= Corey Robin =

American academic

Corey Robin (born 1967) is an American political theorist, journalist and professor of political science at Brooklyn College and the Graduate Center of the City University of New York. He has written books on the role of fear in political life, tracing its presence from Aristotle through the war on terror, and on the nature of conservatism in the modern world, from Edmund Burke to Donald Trump. Most recently, he is the author of a study of Justice Clarence Thomas that argues that the mainspring of Thomas's jurisprudence is a combination of black nationalism and black conservatism.

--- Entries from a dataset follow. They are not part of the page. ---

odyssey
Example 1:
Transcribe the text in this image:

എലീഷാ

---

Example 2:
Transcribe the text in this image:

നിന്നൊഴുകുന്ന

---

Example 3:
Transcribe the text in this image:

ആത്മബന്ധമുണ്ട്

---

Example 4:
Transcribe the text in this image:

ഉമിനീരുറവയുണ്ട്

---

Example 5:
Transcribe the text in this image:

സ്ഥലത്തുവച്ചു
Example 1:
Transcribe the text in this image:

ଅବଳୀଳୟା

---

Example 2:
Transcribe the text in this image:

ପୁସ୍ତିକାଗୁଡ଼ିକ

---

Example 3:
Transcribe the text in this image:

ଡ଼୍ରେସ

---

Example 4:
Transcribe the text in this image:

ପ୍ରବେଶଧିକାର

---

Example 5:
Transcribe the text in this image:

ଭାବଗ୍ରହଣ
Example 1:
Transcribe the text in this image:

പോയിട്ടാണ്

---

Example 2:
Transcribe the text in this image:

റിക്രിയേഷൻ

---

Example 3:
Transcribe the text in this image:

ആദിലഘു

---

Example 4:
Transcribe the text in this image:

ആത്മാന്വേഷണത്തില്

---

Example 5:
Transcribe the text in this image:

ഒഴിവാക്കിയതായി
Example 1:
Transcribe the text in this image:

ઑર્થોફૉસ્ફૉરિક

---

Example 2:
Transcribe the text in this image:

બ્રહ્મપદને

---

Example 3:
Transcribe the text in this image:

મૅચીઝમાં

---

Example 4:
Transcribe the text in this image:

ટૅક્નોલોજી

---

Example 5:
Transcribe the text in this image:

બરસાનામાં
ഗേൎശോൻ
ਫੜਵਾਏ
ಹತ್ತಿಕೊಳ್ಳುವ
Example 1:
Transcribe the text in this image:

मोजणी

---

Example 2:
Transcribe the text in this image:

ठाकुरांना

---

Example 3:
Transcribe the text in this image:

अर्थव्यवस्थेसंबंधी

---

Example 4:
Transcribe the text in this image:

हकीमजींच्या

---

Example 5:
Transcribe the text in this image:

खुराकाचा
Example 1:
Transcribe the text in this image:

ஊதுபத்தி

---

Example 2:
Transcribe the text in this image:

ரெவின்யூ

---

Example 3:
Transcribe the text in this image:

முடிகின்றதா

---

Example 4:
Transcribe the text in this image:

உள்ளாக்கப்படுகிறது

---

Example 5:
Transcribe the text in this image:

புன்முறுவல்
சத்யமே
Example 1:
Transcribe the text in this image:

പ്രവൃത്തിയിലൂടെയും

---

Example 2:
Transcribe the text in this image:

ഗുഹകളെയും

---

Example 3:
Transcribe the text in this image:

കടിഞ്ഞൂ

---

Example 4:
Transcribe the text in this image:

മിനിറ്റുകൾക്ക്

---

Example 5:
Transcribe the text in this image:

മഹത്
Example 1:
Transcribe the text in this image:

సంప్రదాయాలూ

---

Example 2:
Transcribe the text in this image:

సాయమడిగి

==Early life and education==
Raised in a Jewish family in Chappaqua, New York, Robin graduated from Princeton University, majoring in history, and received his Ph.D. in political science from Yale University in 1999.

==Career==
Robin is the author of the books Fear: The History of a Political Idea, which won the Best First Book in Political Theory Award from the American Political Science Association, and The Reactionary Mind: Conservatism from Edmund Burke to Sarah Palin. Upon publication in 2011, The Reactionary Mind immediately generated tremendous controversy and discussion, including an extended back and forth in the letters page of The New York Review of Books, as well as an article on the controversy in The New York Times. But with the ascent of Donald Trump, the book came to be seen as one of the most prescient analyses of modern American politics, leading The New Yorker, in a lengthy reconsideration of the book, to call it "the book that predicted Trump." A second edition of The Reactionary Mind was published in 2018 with a new subtitle, "From Edmund Burke to Donald Trump", and was received positively.

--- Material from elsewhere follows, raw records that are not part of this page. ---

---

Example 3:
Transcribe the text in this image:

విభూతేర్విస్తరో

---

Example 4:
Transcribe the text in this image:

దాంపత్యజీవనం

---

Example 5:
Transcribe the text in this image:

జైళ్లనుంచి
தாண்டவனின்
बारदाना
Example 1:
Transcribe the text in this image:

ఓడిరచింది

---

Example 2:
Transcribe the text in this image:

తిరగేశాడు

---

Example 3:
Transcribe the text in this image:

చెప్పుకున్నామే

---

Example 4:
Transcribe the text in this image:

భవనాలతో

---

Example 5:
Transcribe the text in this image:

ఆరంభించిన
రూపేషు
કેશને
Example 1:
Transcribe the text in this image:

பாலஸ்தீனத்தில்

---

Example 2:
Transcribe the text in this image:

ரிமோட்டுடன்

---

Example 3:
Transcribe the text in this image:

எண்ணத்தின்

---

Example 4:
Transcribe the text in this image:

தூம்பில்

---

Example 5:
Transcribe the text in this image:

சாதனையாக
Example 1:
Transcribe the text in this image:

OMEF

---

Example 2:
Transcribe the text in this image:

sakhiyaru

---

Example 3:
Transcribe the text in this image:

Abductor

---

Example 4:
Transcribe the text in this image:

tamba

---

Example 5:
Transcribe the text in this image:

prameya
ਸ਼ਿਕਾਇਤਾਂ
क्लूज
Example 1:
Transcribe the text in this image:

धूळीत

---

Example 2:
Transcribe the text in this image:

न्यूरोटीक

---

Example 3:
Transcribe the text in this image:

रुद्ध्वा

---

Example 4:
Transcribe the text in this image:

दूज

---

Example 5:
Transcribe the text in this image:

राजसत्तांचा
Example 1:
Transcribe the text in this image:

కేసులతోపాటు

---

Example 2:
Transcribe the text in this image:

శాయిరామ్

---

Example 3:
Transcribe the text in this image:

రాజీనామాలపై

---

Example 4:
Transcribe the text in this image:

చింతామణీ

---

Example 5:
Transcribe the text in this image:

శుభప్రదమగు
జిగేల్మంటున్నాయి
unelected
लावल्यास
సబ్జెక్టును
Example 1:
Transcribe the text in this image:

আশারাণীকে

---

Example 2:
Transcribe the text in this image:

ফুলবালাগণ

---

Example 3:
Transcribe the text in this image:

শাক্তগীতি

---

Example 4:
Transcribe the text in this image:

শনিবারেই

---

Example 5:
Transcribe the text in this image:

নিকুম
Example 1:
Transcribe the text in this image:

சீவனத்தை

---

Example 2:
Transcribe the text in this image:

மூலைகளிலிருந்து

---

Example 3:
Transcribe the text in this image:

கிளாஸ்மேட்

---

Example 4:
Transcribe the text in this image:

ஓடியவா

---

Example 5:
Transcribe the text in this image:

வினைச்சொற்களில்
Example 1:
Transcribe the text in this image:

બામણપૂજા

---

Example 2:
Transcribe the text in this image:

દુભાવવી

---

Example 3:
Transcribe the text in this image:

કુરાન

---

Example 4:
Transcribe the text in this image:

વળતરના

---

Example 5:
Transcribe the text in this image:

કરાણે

As interim director at the Graduate Center for Worker Education at Brooklyn College in 2013, Robin was part of the decision-making process to restructure the program. In a Portside essay, Robin urged readers to ignore a petition protesting the elimination of funding. On August 1, 2013, Portside published a statement by Immanuel Ness, editor of WorkingUSA: The Journal of Labor and Society, also of Brooklyn College, countering Robin and urging that the petition be signed. Robin responded to these criticisms, providing a litany of details regarding his opinions about mismanagement and questionable use of the facility.

Robin's book, The Enigma of Clarence Thomas (2019) garnered pre-publication plaudits from Kirkus Reviews and The Atlantic.

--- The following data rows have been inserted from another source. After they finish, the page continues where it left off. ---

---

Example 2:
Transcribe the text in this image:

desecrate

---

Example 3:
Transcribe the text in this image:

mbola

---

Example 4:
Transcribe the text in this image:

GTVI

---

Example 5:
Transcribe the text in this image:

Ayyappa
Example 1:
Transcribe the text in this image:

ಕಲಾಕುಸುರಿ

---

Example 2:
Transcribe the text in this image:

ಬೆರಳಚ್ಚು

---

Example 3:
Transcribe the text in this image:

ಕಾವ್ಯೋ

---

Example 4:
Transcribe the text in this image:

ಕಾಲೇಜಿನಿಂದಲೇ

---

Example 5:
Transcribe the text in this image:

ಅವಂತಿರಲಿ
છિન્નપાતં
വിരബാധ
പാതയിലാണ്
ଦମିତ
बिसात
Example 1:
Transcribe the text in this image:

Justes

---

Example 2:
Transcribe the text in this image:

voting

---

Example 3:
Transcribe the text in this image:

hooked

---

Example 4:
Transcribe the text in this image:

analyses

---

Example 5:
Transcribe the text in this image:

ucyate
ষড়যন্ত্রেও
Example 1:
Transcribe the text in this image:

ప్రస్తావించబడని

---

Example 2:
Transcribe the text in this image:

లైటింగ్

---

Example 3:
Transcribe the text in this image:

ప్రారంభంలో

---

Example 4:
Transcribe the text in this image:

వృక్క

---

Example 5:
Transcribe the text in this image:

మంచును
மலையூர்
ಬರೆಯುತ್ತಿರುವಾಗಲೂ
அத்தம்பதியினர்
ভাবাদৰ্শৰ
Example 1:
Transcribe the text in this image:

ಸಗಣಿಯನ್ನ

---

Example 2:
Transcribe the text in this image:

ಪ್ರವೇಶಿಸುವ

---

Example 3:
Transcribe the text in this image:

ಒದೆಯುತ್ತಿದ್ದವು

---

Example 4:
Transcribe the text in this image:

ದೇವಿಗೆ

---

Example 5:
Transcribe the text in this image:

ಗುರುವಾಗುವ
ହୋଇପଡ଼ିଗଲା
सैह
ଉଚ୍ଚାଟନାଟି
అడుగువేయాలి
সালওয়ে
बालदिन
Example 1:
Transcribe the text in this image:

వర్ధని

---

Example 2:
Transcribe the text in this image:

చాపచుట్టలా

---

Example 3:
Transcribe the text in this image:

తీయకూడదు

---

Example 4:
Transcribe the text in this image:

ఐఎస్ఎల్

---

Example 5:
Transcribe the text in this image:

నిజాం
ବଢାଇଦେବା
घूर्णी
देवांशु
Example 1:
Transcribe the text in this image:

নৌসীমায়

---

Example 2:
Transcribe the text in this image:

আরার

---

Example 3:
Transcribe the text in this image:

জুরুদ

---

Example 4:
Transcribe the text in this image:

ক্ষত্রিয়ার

While Robin devotes much of his scholarly research to the right, he also writes extensively for newspapers and magazines about a wide variety of issues of concern on the left. In 2018, he wrote a widely noticed essay in The New York Times on the meaning of socialism today, which examines how Bernie Sanders and Alexandria Ocasio-Cortez are remaking a 19th-century tradition for the twenty-first century. He has written widely about the politics of labor and the workplace, and the recovery of freedom for the left. He also writes about intellectuals such as Hannah Arendt, Eric Hobsbawm, Cass Sunstein, and Ta-Nehisi Coates.

Publishers Marketplace reported in March 2023 that Robin was writing a forthcoming work, King Capital, described as "a history of economics and its discontents," to be published by Random House.

His articles have appeared in The New Yorker, Harper's Magazine, The New York Times, The London Review of Books, n+1, the American Political Science Review, Social Research, Jacobin, Politico, and Theory and Event.

== Books ==
- Fear: The History of a Political Idea (2004). New York and London. Oxford University Press. ISBN 0-19-515702-8.
- The Reactionary Mind: Conservatism from Edmund Burke to Sarah Palin (2011). Oxford University Press. ISBN 0-19-979374-3.
- The Reactionary Mind: Conservatism from Edmund Burke to Donald Trump (2017). Oxford University Press. ISBN 978-0190692001, updated version of title above.
- The Enigma of Clarence Thomas (2019). Metropolitan Books. ISBN 9781627793834

== Articles ==
- "The Ex-Cons: Right-Wing Thinkers Go Left!". Lingua Franca (January 2001). pp. 24–33
- "Endgame" (2004). Boston Review (February/March 2004).
- "The Fear of the Liberals". The Nation (September 26, 2005).
- "Strangers in the Land" (2006). The Nation (March 23, 2006).
- "Out of Place" (2008). The Nation (June 4, 2008).
- "Achieving Disunity" London Review of Books (October 25, 2012), 23–25.
- "The Trials of Hannah Arendt " The Nation (June 1, 2015), 12–25.
- "How Intellectuals Create a Public" The Chronicle Review (January 22, 2016), B10-14.
- "Forget About It" Harper’s (April 2018), 5–7.
- "The New Socialists" The New York Times (August 26, 2018), Sunday Review, 1.
- "The Plight of the Political Convert" The New Yorker (January 23, 2019).
- "Eric Hobsbawm, the Communist Who Explained History" The New Yorker (May 9, 2019).
- "Why the Biden Presidency Feels Like Such a Disappointment" The New York Times (Dec 9, 2021).